Through active market intervention with an aim to arrest the continuous price slide, all the government managed to do was contradict its own vow to bring Hong Kong's prices and rents down to more competitive levels relative to her neighbors in the region. Even worse, the government created an irrefutable impression that its act was pro-developer.
Against a backdrop of a less-than-level playing field in the local business arena and of consumers being exploited due to conglomerates exerting control over subsistence-linked markets, the educated middle class of Hong Kong, has been strangely reticent about the growing social injustice and the gaping divide that separates the rich from the poor.
People in Hong Kong are dangerously apathetic about such a phenomenon, all brought about by the unregulated abuse by a few entrenched mega powerhouses of dominating market position in economic sectors affecting the everyday lives of Hong Kong society.
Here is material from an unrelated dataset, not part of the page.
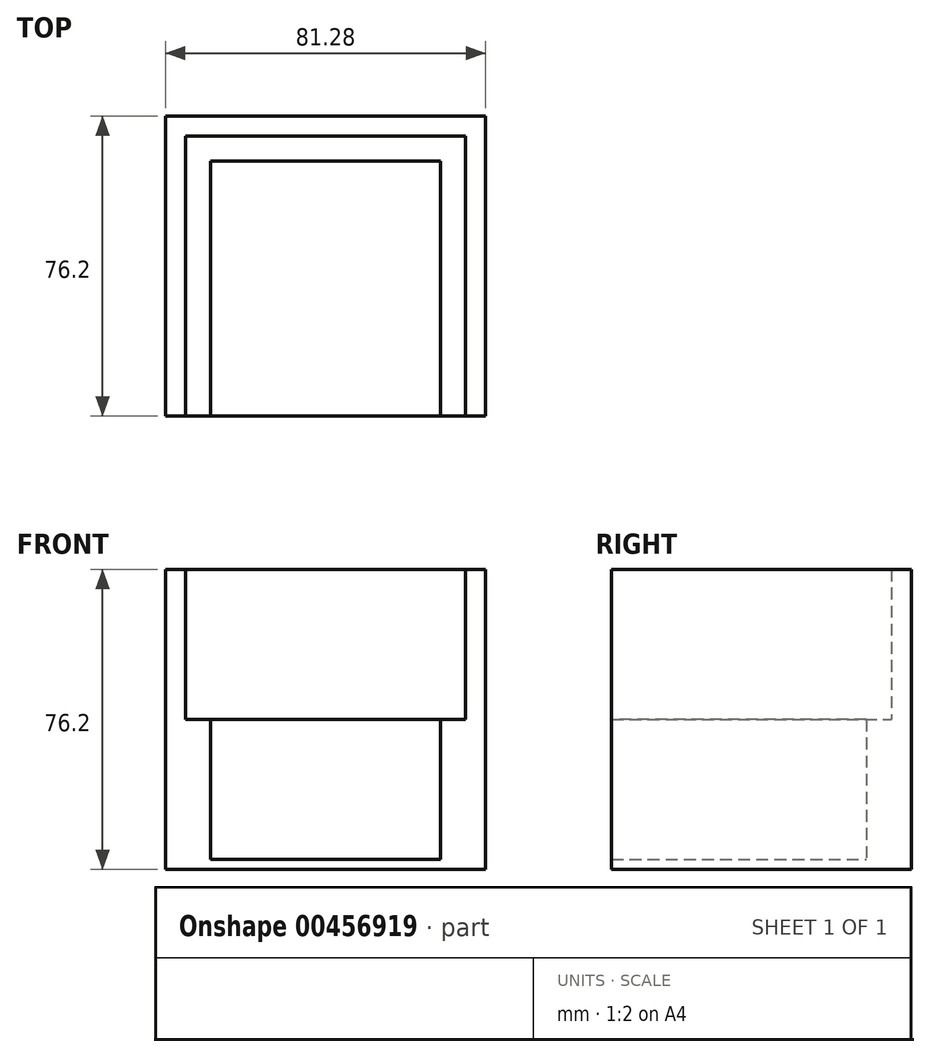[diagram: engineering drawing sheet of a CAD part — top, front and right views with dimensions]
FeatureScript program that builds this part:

One exception is leading corporate and economic governance commentator David Webb, who has been one strong advocate for setting up anti-trust or competition laws to deal with anti-competitive behavior in the marketplace, especially in sectors where there are no statutory licensing and inspection provisions. Unchecked, the large groups will be able to use their economic power to influence public policy, advance the interests of their associates and/or penalize others, undermine the position of rivals and deal with their employees/subordinates in a high-handed manner.
Adding to the problem is that Hong Kong has a government that is pro-business rather than pro-market, as observed by Webb in his article entitled "Hong Kong Needs a Competition Law". He was right in saying that "Efficient free markets can only be achieved if prompt and predictable intervention occurs when competitive forces have disappeared. Sometimes Adam Smith's invisible hand is simply not there."
While commending government for gradually dismantling the banking and telecom cartels, Webb's article pointed out that powerful local tycoons who controlled many other sectors were enjoying a laissez-faire public policy and lashed at the lack of regulation, permitting a system of entrenched cartels, impeding economic efficiency.
In allowing anti-competitive behavior to thrive in the business sector, our society is already witnessing a host of social ills, ranging from workers being laid off as a result of mega corporate mergers, to smaller enterprises being elbowed out due to high rents and fees charged by developer landlords, to consumers being robbed of choices and forced to pay unreasonably high prices for basic necessities, to a polarizing gap between the rich and the poor.